CHAPTER FORTY

Ceepak radios for Jane Bright to join us at The Playland Arcade.

Jane spent a good deal of time with Ashley on Saturday morning. Ceepak wants Jane to ride into the city with us. He thinks when we get there, Ashley may need to talk to someone like Jane.

“Bring the photos,” he tells her. “Right. Ashley in the sundress. From when we found her in the street. Thank you.”

Ben Sinclair is nursing another Sprite, replenishing his fluids in an attempt to stop his brain from banging against the insides of his skull. I hope it doesn't work.

Mayor Sinclair is on his way over to, once again, rescue his son from the long arm of the law.

Ceepak looks at Sinclair and shakes his head.

“Wha-?” Ben asks, seeing the headshake.

I can tell he's had enough Ben Sinclair to last months. The kid disgusts him.

“Come on, Danny.”

We head for the door.

“Hey, she's laughing at you too, you know.” All of a sudden, Ben's dropped the whole gangsta act. He's just a whining, spoiled brat.

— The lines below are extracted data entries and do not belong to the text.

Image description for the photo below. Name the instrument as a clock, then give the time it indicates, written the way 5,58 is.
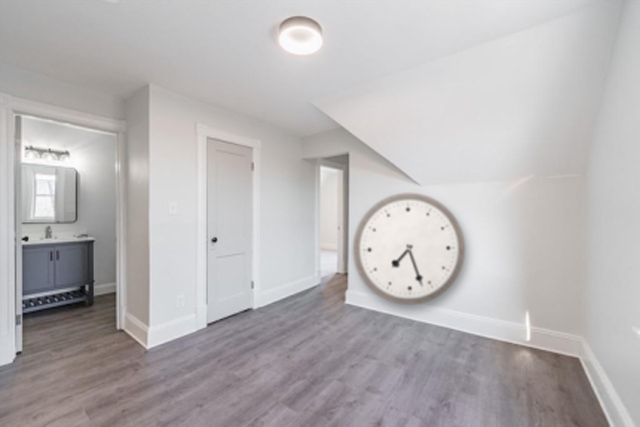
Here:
7,27
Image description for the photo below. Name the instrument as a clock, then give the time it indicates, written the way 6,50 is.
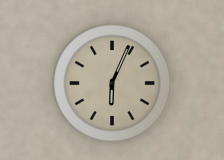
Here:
6,04
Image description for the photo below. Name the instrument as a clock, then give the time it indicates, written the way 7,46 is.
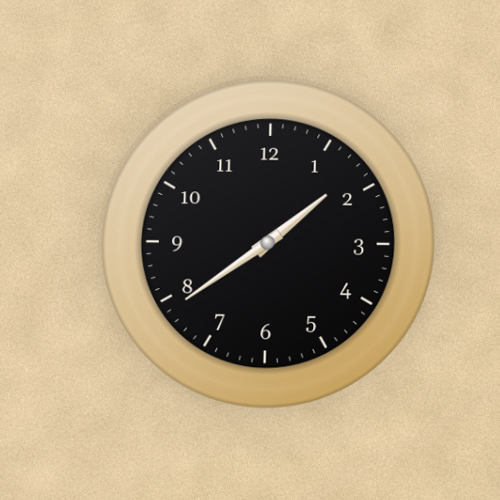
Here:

“Excuse me?” Ceepak says, one hand on the doorknob.

“This morning? On the phone? When she dumped me? She was all giggly and goofy and did like this nursery rhyme making fun of you guys, you pigs.”

“You mean us ‘bacon'?” Ceepak's a quick study. “What'd she say?”

“I dunno.”

“Tell me. I'm extremely interested.”

“Tough titty, po-po.”

Ceepak slams the door shut, rattling the glass in all the windows- and this office has a whole wall of windows.

What the hell did she say?’

I think he'll probably tell us what Ashley said now.

He probably won't call us pigs or po-po again, either.

“It was that Gingerbread Man deal … you know: ‘run, run, fast as you can,’ this is so lame….”

“Finish it.”

Ben shrugs.

“‘Cops can't catch me, I'm with the I–I-A, man!’”

“What's the IIA?” Ceepak asks.

“I dunno.” Ben sips his drink. “She's just wack.”

“Think harder,” Ceepak says. Ben looks at me.

“Time Crisis Three,” I say. “The International Intelligence Agency. IIA.”

“What's that?”

“It's a video game. I play it all the time. They have one here.”

“Show me.”

The first time I played Time Crisis Three was in the lobby of a multiplex movie theater while we were waiting for The Stupid Lame Comedy of the Week to start.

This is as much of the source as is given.